Exercise prompt: For the listing below, work out how many lines hold the word "Criteria" and give that number by itself.

Input data: Begin

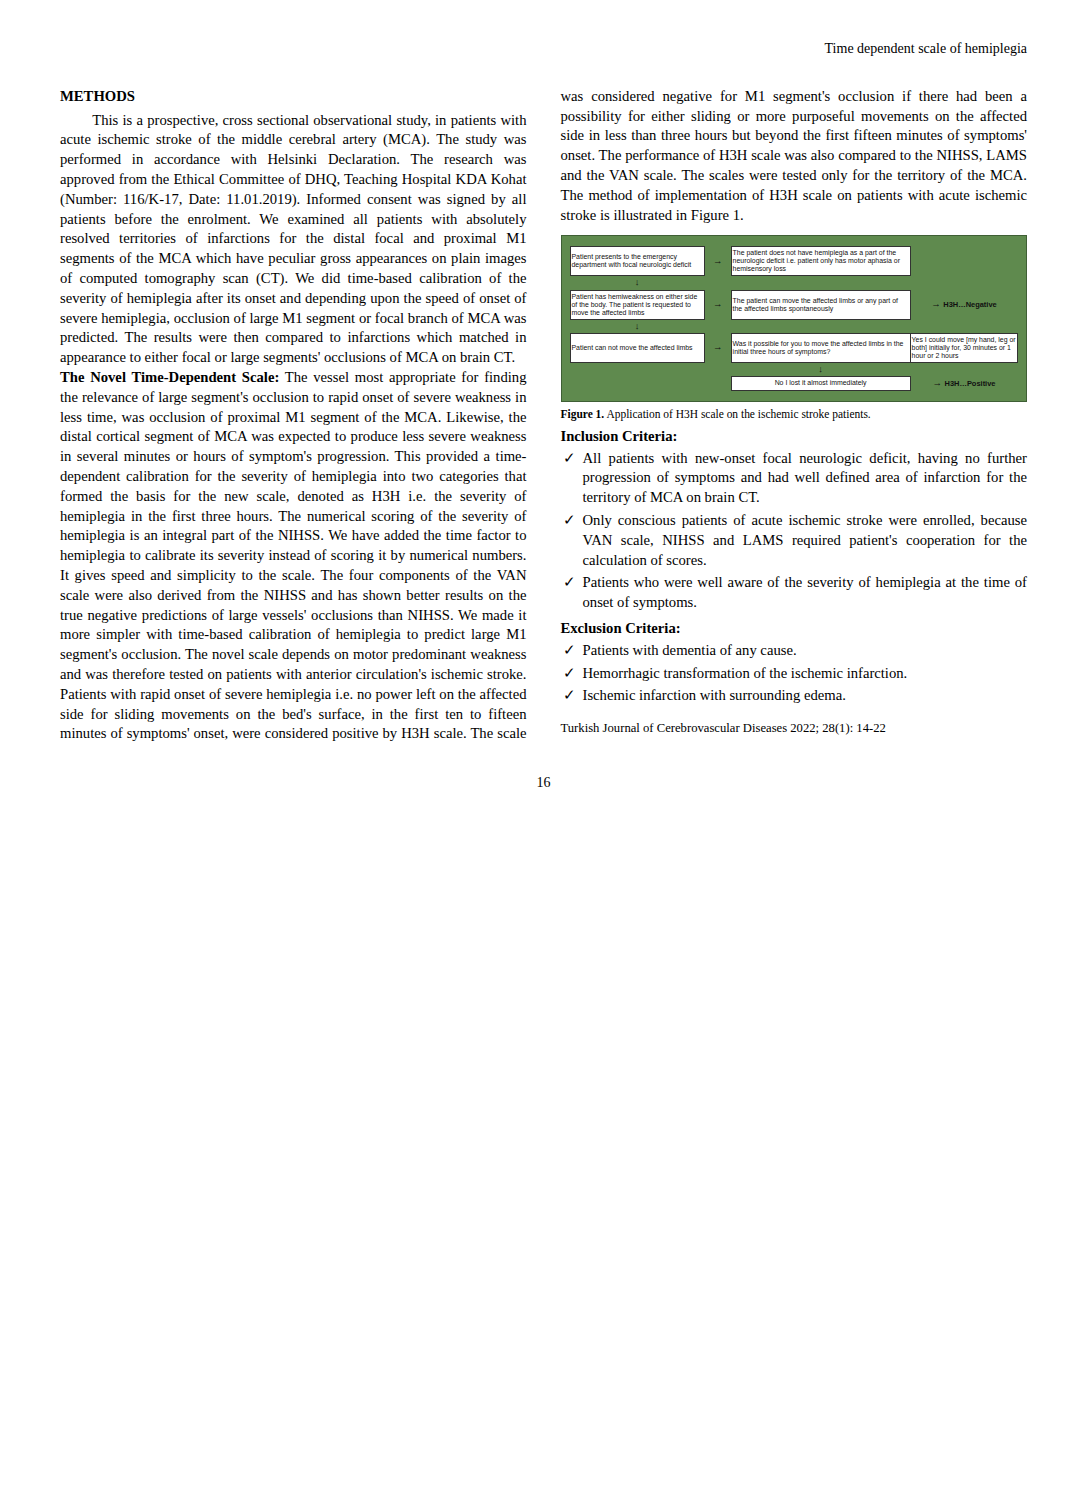Time dependent scale of hemiplegia
Methods
This is a prospective, cross sectional observational study, in patients with acute ischemic stroke of the middle cerebral artery (MCA). The study was performed in accordance with Helsinki Declaration. The research was approved from the Ethical Committee of DHQ, Teaching Hospital KDA Kohat (Number: 116/K-17, Date: 11.01.2019). Informed consent was signed by all patients before the enrolment. We examined all patients with absolutely resolved territories of infarctions for the distal focal and proximal M1 segments of the MCA which have peculiar gross appearances on plain images of computed tomography scan (CT). We did time-based calibration of the severity of hemiplegia after its onset and depending upon the speed of onset of severe hemiplegia, occlusion of large M1 segment or focal branch of MCA was predicted. The results were then compared to infarctions which matched in appearance to either focal or large segments' occlusions of MCA on brain CT.
The Novel Time-Dependent Scale: The vessel most appropriate for finding the relevance of large segment's occlusion to rapid onset of severe weakness in less time, was occlusion of proximal M1 segment of the MCA. Likewise, the distal cortical segment of MCA was expected to produce less severe weakness in several minutes or hours of symptom's progression. This provided a time-dependent calibration for the severity of hemiplegia into two categories that formed the basis for the new scale, denoted as H3H i.e. the severity of hemiplegia in the first three hours. The numerical scoring of the severity of hemiplegia is an integral part of the NIHSS. We have added the time factor to hemiplegia to calibrate its severity instead of scoring it by numerical numbers. It gives speed and simplicity to the scale. The four components of the VAN scale were also derived from the NIHSS and has shown better results on the true negative predictions of large vessels' occlusions than NIHSS. We made it more simpler with time-based calibration of hemiplegia to predict large M1 segment's occlusion. The novel scale depends on motor predominant weakness and was therefore tested on patients with anterior circulation's ischemic stroke. Patients with rapid onset of severe hemiplegia i.e. no power left on the affected side for sliding movements on the bed's surface, in the first ten to fifteen minutes of symptoms' onset, were considered positive by H3H scale. The scale was considered negative for M1 segment's occlusion if there had been a possibility for either sliding or more purposeful movements on the affected side in less than three hours but beyond the first fifteen minutes of symptoms' onset. The performance of H3H scale was also compared to the NIHSS, LAMS and the VAN scale. The scales were tested only for the territory of the MCA. The method of implementation of H3H scale on patients with acute ischemic stroke is illustrated in Figure 1.
| Patient presents to the emergency department with focal neurologic deficit | → | The patient does not have hemiplegia as a part of the neurologic deficit i.e. patient only has motor aphasia or hemisensory loss | |
| ↓ | | | |
| Patient has hemiweakness on either side of the body. The patient is requested to move the affected limbs | → | The patient can move the affected limbs or any part of the affected limbs spontaneously | → H3H…Negative |
| ↓ | | | |
| Patient can not move the affected limbs | → | Was it possible for you to move the affected limbs in the initial three hours of symptoms? | Yes I could move [my hand, leg or both] initially for, 30 minutes or 1 hour or 2 hours |
| | | ↓ | |
| | | No I lost it almost immediately | → H3H…Positive |
Figure 1. Application of H3H scale on the ischemic stroke patients.
Inclusion Criteria:
All patients with new-onset focal neurologic deficit, having no further progression of symptoms and had well defined area of infarction for the territory of MCA on brain CT.
Only conscious patients of acute ischemic stroke were enrolled, because VAN scale, NIHSS and LAMS required patient's cooperation for the calculation of scores.
Patients who were well aware of the severity of hemiplegia at the time of onset of symptoms.
Exclusion Criteria:
Patients with dementia of any cause.
Hemorrhagic transformation of the ischemic infarction.
Ischemic infarction with surrounding edema.
Turkish Journal of Cerebrovascular Diseases 2022; 28(1): 14-22
16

Input data: End

Your solution: 2